Your assignment
Your job is to report every line of the entries that has "Gerechtigkeit".

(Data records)
*****
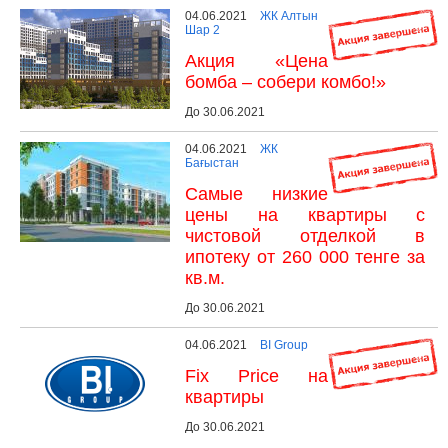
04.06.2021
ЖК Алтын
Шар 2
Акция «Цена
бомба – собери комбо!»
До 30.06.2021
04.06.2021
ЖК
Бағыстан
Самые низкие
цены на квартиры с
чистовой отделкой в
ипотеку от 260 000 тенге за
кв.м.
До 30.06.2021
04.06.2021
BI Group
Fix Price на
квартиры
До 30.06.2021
*****
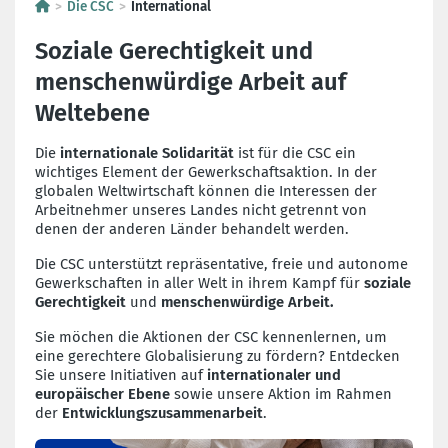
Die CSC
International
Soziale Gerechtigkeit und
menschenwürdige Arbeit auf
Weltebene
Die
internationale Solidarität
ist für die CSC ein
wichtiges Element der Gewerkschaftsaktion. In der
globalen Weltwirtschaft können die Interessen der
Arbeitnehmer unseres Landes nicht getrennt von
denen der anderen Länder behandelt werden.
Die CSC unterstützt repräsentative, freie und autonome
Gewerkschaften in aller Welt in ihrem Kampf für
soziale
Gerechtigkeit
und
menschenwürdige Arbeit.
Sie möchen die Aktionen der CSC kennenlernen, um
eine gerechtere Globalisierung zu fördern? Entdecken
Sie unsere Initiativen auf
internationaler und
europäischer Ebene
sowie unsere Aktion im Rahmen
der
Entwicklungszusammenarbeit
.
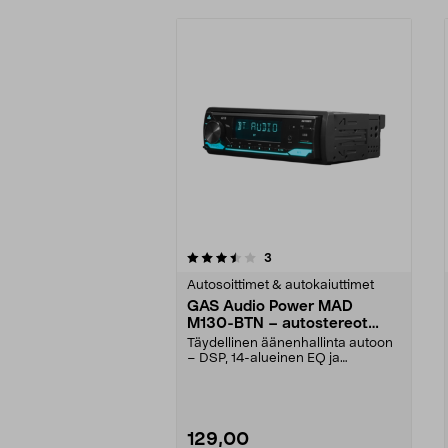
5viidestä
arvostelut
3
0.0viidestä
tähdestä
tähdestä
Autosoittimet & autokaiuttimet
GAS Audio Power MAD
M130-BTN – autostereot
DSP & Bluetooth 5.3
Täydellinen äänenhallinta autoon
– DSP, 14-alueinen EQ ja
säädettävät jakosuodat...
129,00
*****
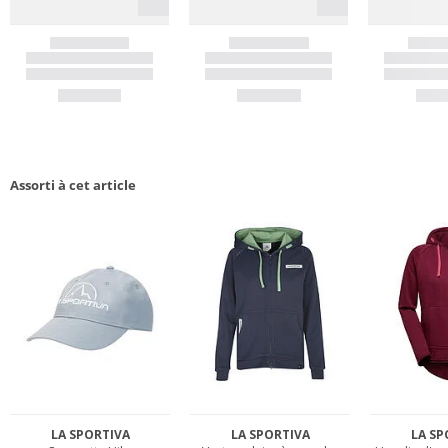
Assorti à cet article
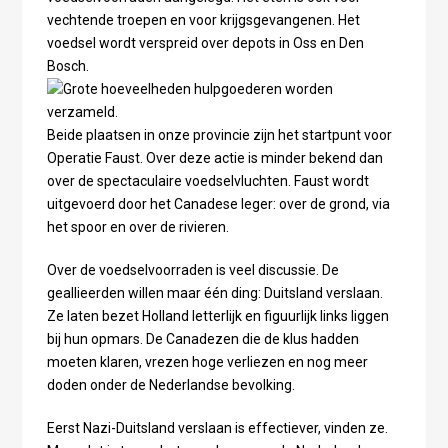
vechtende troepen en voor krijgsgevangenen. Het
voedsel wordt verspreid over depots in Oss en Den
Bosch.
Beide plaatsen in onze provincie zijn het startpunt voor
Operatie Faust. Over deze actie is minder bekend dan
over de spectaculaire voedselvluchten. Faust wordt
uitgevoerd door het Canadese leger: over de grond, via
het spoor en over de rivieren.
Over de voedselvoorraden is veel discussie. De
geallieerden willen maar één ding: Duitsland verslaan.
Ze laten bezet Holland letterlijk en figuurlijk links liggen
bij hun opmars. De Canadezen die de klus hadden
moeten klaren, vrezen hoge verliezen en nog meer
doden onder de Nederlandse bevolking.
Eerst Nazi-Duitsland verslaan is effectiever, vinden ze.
*****
Task solution
Soziale Gerechtigkeit und
Gerechtigkeit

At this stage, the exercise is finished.